- _Brief_
Return every line of the listing below that contains the word "Noted", treating uppercase and lowercase letters as different.

- _Data shown_
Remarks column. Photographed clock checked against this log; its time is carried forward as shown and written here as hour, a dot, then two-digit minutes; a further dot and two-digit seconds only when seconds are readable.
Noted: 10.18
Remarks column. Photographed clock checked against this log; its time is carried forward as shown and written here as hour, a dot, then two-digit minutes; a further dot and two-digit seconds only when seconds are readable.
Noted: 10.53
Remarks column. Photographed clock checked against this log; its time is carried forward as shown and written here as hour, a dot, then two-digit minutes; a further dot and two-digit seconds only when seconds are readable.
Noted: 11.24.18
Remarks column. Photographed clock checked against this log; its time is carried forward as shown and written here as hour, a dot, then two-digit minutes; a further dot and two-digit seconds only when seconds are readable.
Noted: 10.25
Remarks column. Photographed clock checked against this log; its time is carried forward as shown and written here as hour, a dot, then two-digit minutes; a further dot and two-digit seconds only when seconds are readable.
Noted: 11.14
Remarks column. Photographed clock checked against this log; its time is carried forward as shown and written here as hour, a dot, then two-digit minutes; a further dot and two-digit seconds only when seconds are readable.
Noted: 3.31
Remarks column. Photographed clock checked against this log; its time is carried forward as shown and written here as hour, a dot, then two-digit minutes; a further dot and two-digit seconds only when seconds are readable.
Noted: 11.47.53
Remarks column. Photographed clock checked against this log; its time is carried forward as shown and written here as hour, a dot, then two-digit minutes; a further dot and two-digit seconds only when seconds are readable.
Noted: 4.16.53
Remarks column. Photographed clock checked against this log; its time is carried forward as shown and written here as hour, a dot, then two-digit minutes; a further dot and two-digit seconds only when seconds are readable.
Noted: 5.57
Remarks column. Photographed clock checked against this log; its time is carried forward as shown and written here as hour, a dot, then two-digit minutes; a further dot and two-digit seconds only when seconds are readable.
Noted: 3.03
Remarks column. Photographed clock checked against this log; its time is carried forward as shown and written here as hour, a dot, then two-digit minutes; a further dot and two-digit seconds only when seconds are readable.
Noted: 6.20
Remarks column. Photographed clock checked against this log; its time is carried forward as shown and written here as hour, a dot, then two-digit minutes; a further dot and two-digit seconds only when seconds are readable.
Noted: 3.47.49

- _Worked answer_
Noted: 10.18
Noted: 10.53
Noted: 11.24.18
Noted: 10.25
Noted: 11.14
Noted: 3.31
Noted: 11.47.53
Noted: 4.16.53
Noted: 5.57
Noted: 3.03
Noted: 6.20
Noted: 3.47.49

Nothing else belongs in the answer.